The Power of Meaning


Category: Insight
The Power of Meaning

I remember a time when I was selected for jury duty.

I showed up.

I was placed on a jury.

And I spent two days in court. 

I remember sitting in a jury of 12.

Observing. 

Listening to sides being presented. 

Evidence.

Stories. 

And the like. 

And then, as a jury, I remember when it was our time.

Our time to decide. 

We slowly filed into a room to share our thoughts and decide the verdict.

I remember sitting there, dumbfounded, with the interpretation others created. 

I heard meaning created that had no basis in what we had presented to us from someone who clearly had a bias (and even mentioned a previous incident that was affecting their decision... something we're not supposed to do). 

I saw a splattering of meaning created by each jury member, including myself.

Meaning is what we make it.

Meaning is colored by how we experience our experiences. 

Let me say that again...

One person may have a biological tendency to feel emotions stronger while someone else may not.

This affects how we experience our experiences. 

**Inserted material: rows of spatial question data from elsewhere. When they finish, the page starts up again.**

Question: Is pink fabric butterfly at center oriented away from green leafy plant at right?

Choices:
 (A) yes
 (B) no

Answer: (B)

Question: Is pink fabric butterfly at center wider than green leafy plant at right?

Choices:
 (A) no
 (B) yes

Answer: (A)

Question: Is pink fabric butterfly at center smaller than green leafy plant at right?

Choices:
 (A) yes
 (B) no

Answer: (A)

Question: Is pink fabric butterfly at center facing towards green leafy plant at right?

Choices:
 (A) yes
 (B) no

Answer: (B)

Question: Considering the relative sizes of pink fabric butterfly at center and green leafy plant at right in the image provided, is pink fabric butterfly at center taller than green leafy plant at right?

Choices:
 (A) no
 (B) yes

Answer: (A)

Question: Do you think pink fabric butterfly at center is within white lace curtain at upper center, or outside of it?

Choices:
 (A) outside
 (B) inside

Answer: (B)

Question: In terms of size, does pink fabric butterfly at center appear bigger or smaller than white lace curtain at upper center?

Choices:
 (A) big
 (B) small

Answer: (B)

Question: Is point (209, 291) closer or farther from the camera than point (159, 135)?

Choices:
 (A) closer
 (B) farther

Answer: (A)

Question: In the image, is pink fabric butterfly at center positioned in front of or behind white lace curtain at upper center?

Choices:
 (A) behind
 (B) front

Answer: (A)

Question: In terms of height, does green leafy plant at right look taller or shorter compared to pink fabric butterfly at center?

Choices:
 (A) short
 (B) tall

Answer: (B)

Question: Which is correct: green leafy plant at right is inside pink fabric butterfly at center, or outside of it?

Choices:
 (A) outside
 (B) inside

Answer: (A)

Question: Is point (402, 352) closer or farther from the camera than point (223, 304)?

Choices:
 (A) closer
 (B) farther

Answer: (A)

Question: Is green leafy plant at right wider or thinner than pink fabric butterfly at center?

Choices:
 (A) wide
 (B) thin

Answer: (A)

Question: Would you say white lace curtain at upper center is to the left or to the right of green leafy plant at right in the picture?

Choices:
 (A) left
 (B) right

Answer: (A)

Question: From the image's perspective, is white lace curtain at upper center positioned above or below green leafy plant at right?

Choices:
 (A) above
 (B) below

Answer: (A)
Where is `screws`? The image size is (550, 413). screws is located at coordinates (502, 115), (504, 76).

Meaning is colored by past experiences. 

The default mode of operating is to reference past experiences to make sense of the present. 

Meaning is colored by state.

If you are in a tired state, it affects how you experience a moment and the resulting meaning you create.

If you are in an angry state, it affects the meaning you create.

If you are in a calm state, it affects your meaning.

In Man's Search for Meaning, Viktor Frankl, a concentration camp survivor, developed a method he refers to as Logotherapy.

He concluded that our desire to find meaning is core to the human experience.

What if you had the ability to see your meaning and to change it?

We each have an internal meaning machine that is constantly spilling out meaning and making sense of our experiences.

This meaning machine, to date, has been constructed of all the tools in our mental toolbox.

See that.

Understand that. 

Know what meaning you are creating in times of reflection. 

And decide, how does that meaning serve you?

Does your meaning give you strength or does it weaken you?

If the meaning you have learned to create does not serve you, change it.

Calibrate your meaning machine.


By Matthew Gallizzi. Consultant. Thinking Partner. Strategic Advisor. He believes our language creates our world. He equips business leaders as they live into their future vision.